WHAT IS ASKED
Retype all of the data. Every line must match exactly.

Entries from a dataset
━━━━━━━━━━━━━━━━━━━━

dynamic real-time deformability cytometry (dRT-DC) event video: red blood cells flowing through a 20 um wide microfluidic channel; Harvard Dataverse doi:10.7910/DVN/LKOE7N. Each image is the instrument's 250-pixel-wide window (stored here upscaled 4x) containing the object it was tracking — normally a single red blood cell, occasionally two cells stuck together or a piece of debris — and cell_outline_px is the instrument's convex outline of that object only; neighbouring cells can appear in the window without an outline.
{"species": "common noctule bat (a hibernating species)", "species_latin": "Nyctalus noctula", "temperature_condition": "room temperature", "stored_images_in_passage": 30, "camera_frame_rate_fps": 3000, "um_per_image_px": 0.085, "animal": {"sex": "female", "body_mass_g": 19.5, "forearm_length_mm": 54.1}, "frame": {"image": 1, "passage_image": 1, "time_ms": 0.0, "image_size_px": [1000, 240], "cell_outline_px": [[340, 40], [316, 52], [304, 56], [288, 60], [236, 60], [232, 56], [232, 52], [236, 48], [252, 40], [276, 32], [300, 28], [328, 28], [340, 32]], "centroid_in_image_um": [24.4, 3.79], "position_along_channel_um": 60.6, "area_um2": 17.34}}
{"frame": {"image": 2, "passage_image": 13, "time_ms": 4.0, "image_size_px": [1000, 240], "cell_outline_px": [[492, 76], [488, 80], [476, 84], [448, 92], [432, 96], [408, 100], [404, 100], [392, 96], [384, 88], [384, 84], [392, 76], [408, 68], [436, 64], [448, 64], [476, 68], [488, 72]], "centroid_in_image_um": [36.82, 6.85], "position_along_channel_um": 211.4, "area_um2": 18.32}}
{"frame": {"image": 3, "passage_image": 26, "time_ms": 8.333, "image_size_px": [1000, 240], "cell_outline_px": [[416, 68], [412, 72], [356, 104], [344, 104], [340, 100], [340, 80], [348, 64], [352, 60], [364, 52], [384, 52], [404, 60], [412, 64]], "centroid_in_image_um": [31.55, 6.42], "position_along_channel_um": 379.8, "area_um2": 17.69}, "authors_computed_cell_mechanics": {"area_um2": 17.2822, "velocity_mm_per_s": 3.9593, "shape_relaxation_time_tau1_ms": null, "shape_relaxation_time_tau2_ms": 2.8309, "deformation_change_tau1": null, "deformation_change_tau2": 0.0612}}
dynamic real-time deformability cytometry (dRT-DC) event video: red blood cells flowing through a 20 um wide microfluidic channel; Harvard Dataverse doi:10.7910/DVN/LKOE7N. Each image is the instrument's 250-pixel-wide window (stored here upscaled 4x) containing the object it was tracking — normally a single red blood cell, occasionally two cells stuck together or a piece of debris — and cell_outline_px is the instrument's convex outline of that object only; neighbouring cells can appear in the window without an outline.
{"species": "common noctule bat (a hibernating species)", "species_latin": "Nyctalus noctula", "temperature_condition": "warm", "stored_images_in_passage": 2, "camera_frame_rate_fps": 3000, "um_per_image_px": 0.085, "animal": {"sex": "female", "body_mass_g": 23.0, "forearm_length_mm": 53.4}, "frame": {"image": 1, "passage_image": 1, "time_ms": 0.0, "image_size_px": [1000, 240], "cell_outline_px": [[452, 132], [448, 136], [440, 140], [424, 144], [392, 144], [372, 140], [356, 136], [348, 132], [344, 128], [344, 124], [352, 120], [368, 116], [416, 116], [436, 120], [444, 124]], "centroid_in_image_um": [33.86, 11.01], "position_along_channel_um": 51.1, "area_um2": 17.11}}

━━━━━━━━━━━━━━━━━━━━

TASK RESPONSE
dynamic real-time deformability cytometry (dRT-DC) event video: red blood cells flowing through a 20 um wide microfluidic channel; Harvard Dataverse doi:10.7910/DVN/LKOE7N. Each image is the instrument's 250-pixel-wide window (stored here upscaled 4x) containing the object it was tracking — normally a single red blood cell, occasionally two cells stuck together or a piece of debris — and cell_outline_px is the instrument's convex outline of that object only; neighbouring cells can appear in the window without an outline.
{"species": "common noctule bat (a hibernating species)", "species_latin": "Nyctalus noctula", "temperature_condition": "room temperature", "stored_images_in_passage": 30, "camera_frame_rate_fps": 3000, "um_per_image_px": 0.085, "animal": {"sex": "female", "body_mass_g": 19.5, "forearm_length_mm": 54.1}, "frame": {"image": 1, "passage_image": 1, "time_ms": 0.0, "image_size_px": [1000, 240], "cell_outline_px": [[340, 40], [316, 52], [304, 56], [288, 60], [236, 60], [232, 56], [232, 52], [236, 48], [252, 40], [276, 32], [300, 28], [328, 28], [340, 32]], "centroid_in_image_um": [24.4, 3.79], "position_along_channel_um": 60.6, "area_um2": 17.34}}
{"frame": {"image": 2, "passage_image": 13, "time_ms": 4.0, "image_size_px": [1000, 240], "cell_outline_px": [[492, 76], [488, 80], [476, 84], [448, 92], [432, 96], [408, 100], [404, 100], [392, 96], [384, 88], [384, 84], [392, 76], [408, 68], [436, 64], [448, 64], [476, 68], [488, 72]], "centroid_in_image_um": [36.82, 6.85], "position_along_channel_um": 211.4, "area_um2": 18.32}}
{"frame": {"image": 3, "passage_image": 26, "time_ms": 8.333, "image_size_px": [1000, 240], "cell_outline_px": [[416, 68], [412, 72], [356, 104], [344, 104], [340, 100], [340, 80], [348, 64], [352, 60], [364, 52], [384, 52], [404, 60], [412, 64]], "centroid_in_image_um": [31.55, 6.42], "position_along_channel_um": 379.8, "area_um2": 17.69}, "authors_computed_cell_mechanics": {"area_um2": 17.2822, "velocity_mm_per_s": 3.9593, "shape_relaxation_time_tau1_ms": null, "shape_relaxation_time_tau2_ms": 2.8309, "deformation_change_tau1": null, "deformation_change_tau2": 0.0612}}
dynamic real-time deformability cytometry (dRT-DC) event video: red blood cells flowing through a 20 um wide microfluidic channel; Harvard Dataverse doi:10.7910/DVN/LKOE7N. Each image is the instrument's 250-pixel-wide window (stored here upscaled 4x) containing the object it was tracking — normally a single red blood cell, occasionally two cells stuck together or a piece of debris — and cell_outline_px is the instrument's convex outline of that object only; neighbouring cells can appear in the window without an outline.
{"species": "common noctule bat (a hibernating species)", "species_latin": "Nyctalus noctula", "temperature_condition": "warm", "stored_images_in_passage": 2, "camera_frame_rate_fps": 3000, "um_per_image_px": 0.085, "animal": {"sex": "female", "body_mass_g": 23.0, "forearm_length_mm": 53.4}, "frame": {"image": 1, "passage_image": 1, "time_ms": 0.0, "image_size_px": [1000, 240], "cell_outline_px": [[452, 132], [448, 136], [440, 140], [424, 144], [392, 144], [372, 140], [356, 136], [348, 132], [344, 128], [344, 124], [352, 120], [368, 116], [416, 116], [436, 120], [444, 124]], "centroid_in_image_um": [33.86, 11.01], "position_along_channel_um": 51.1, "area_um2": 17.11}}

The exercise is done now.